Below are records; reproduce exactly the lines from the one containing "Back and sides: Indian rosewood (Dalb" through the end, both included, and only those.

● **Dataset entries**
================

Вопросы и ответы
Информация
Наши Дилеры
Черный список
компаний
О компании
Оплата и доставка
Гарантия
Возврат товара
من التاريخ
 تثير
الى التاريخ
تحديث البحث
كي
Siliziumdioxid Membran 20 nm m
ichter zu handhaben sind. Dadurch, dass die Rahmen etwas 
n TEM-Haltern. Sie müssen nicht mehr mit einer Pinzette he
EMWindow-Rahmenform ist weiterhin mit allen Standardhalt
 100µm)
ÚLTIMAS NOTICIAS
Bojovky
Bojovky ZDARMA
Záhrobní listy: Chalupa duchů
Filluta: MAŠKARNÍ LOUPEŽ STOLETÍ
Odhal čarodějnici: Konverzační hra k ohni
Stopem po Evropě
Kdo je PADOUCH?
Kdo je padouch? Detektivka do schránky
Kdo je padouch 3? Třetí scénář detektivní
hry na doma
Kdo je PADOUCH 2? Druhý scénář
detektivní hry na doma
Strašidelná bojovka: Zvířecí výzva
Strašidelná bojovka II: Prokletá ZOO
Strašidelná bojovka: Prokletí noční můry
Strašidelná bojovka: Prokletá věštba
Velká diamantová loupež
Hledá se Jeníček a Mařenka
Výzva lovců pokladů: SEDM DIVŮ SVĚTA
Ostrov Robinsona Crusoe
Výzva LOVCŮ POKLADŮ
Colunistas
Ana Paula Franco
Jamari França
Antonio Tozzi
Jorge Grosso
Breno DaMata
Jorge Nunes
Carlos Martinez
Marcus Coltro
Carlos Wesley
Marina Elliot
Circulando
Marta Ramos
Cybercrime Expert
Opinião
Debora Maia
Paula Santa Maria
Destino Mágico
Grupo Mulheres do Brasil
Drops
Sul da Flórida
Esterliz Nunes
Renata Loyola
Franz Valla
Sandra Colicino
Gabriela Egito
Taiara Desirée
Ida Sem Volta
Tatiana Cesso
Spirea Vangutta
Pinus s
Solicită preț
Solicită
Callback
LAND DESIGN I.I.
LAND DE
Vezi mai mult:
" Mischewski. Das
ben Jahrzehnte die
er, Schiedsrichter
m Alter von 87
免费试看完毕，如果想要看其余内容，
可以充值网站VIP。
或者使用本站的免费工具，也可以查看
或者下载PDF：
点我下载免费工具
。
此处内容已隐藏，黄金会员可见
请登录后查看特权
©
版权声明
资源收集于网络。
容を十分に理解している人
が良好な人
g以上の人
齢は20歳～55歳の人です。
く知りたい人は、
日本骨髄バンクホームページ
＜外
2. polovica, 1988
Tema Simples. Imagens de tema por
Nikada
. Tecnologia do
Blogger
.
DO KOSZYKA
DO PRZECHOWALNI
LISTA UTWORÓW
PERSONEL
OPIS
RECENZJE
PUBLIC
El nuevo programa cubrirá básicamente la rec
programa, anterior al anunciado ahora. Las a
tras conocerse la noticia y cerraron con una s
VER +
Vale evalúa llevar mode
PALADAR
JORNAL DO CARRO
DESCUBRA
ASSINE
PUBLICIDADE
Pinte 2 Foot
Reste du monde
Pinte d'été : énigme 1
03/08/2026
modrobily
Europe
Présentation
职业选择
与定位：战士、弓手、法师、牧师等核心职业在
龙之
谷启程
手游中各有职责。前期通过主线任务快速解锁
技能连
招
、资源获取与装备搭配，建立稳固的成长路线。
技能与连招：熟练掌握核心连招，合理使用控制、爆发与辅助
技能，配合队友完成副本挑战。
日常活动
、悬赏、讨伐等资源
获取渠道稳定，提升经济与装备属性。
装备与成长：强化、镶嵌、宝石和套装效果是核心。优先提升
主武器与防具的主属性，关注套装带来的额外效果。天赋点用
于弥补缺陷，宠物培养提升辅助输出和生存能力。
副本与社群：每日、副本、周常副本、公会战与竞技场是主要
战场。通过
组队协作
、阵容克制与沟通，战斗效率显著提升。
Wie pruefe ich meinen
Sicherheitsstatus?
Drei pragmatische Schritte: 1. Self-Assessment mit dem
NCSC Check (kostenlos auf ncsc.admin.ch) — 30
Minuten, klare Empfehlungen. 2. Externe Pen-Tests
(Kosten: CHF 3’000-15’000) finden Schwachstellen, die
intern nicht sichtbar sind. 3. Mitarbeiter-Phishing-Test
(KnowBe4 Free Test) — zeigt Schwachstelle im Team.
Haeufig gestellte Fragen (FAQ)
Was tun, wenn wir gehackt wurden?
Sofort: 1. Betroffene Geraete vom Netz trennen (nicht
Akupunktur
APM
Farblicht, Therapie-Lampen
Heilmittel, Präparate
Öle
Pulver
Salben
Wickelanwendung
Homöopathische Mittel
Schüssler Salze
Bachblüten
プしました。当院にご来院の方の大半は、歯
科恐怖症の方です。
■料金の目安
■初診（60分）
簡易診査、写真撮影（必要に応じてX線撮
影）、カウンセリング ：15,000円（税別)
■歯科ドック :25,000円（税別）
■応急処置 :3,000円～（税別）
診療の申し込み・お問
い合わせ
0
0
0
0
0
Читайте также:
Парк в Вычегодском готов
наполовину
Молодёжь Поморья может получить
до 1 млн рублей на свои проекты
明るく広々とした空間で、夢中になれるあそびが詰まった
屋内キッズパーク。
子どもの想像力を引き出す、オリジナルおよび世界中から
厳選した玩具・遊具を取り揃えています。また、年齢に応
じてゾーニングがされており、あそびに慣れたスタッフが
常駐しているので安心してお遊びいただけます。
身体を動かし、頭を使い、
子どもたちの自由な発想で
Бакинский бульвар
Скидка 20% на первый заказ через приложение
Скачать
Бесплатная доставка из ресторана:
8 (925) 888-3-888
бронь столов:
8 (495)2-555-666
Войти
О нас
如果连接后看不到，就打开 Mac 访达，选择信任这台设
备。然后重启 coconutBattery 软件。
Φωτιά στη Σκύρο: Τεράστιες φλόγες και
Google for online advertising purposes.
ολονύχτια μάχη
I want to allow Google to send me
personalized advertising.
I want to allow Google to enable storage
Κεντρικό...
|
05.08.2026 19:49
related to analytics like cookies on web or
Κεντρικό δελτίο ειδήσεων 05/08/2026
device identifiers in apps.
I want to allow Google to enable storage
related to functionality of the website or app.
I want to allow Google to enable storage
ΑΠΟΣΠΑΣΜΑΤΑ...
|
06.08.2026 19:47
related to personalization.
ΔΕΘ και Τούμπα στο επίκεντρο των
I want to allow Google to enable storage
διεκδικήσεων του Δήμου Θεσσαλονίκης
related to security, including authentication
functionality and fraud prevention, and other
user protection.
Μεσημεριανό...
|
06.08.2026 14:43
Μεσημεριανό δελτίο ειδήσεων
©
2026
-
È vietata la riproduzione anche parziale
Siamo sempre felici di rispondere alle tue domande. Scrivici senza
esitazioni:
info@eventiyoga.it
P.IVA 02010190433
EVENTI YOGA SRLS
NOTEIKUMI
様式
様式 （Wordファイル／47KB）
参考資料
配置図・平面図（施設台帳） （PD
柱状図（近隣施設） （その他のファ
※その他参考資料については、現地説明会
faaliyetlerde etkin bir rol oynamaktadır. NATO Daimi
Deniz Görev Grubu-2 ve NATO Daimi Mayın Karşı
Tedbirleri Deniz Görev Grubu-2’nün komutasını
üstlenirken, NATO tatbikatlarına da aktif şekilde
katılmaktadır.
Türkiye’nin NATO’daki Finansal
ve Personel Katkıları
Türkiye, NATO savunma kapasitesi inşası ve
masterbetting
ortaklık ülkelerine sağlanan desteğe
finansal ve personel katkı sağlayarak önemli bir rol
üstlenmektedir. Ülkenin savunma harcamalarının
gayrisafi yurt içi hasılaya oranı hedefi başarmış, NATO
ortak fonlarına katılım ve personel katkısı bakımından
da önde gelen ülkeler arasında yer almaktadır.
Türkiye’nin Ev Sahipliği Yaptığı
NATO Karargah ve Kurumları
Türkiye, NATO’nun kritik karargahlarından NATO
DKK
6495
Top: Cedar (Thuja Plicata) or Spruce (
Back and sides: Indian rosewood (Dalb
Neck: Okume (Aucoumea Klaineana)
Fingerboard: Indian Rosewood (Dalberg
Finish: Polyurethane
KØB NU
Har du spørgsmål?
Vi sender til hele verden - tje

================

● **Solved problem**
Back and sides: Indian rosewood (Dalb
Neck: Okume (Aucoumea Klaineana)
Fingerboard: Indian Rosewood (Dalberg
Finish: Polyurethane
KØB NU
Har du spørgsmål?
Vi sender til hele verden - tje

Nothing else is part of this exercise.